With the rise of artificial intelligence, cloud computing and data centres (which are all very energy hungry) the expectation of increased electricity demand is already being realised and will only increase further in the coming years. The sustainable energy sector is well-positioned to capitalise on this shift, as large tech companies commit to running their data centres on increasing levels of renewable power. Similarly, the electrification of transport and heating will create substantial new demand for clean energy sources.

Higher borrowing costs were a significant drag on the sector in 2024 especially as cuts to interest rates didn’t come as quickly as expected. Nonetheless, with inflation easing in key markets, central banks could once again consider cutting rates more aggressively in the near future. This should provide a strong tailwind for renewable energy companies by lowering financing costs for new projects.

Despite the sector’s recent struggles, private equity firms and infrastructure investors have shown increasing interest in acquiring undervalued clean energy assets. Mergers and acquisitions in the sector remain buoyant which signals that industry insiders see significant long-term value in the sector.

For investors, the case for sustainable energy remains compelling, but it requires a longer time horizon. The transition to a low-carbon economy will not happen overnight, and short-term volatility should be expected. However, history has shown that early investors in transformative industries – whether it was the internet, semiconductors or electric vehicles – have been well rewarded.

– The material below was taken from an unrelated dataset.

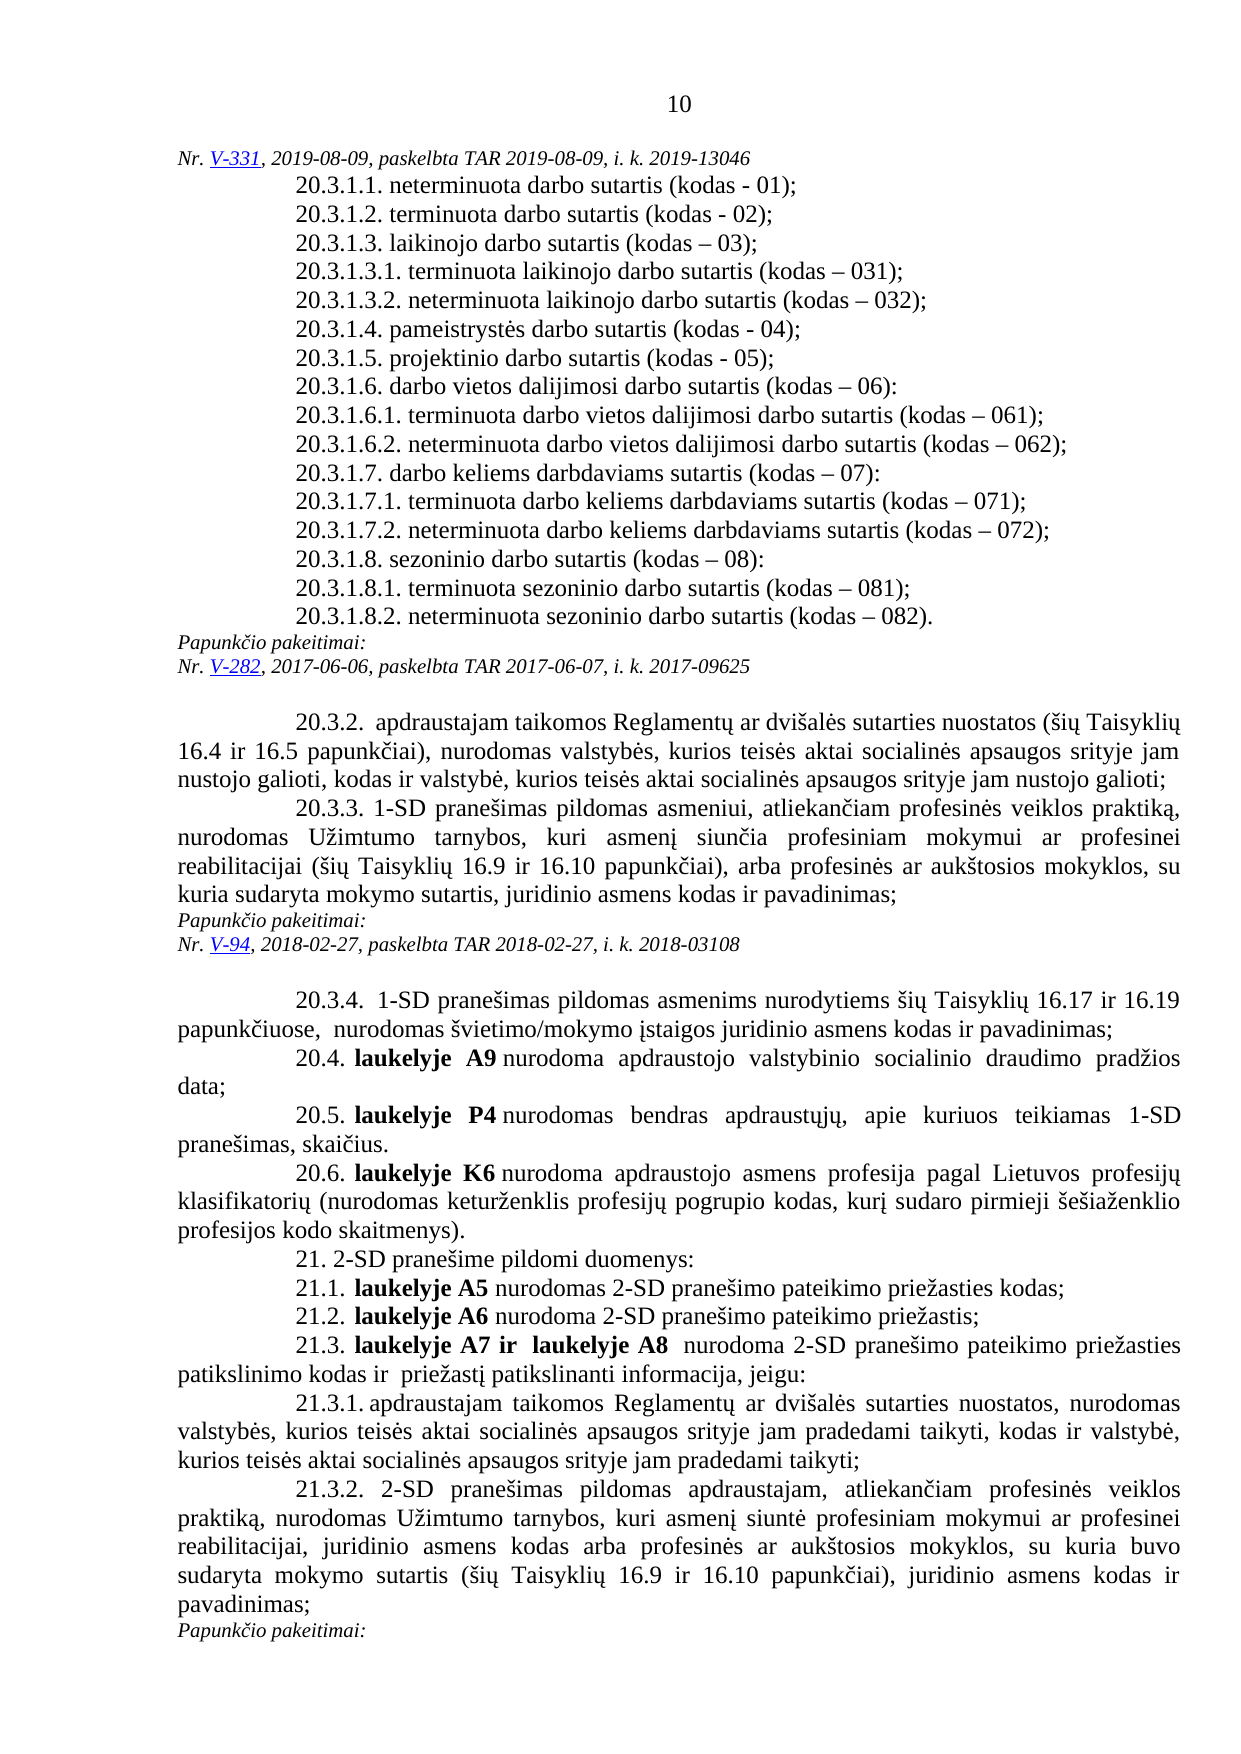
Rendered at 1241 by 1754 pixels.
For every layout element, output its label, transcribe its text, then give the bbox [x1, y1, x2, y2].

Funds that focus on sustainable energy are well-positioned to benefit from the accelerating transition. Furthermore, the market dislocations of 2024 may have created an attractive entry point for long-term investors willing to weather short-term turbulence. A good active fund manager should be able to navigate these steadily.

While the past year has been challenging, the underlying structural trends remain intact. Governments, corporations, and consumers are all driving demand for clean energy. Costs are continuing to decline, making renewables more competitive than traditional energy sources. 2024 was certainly a challenging year, but it’s always darkest just before the dawn.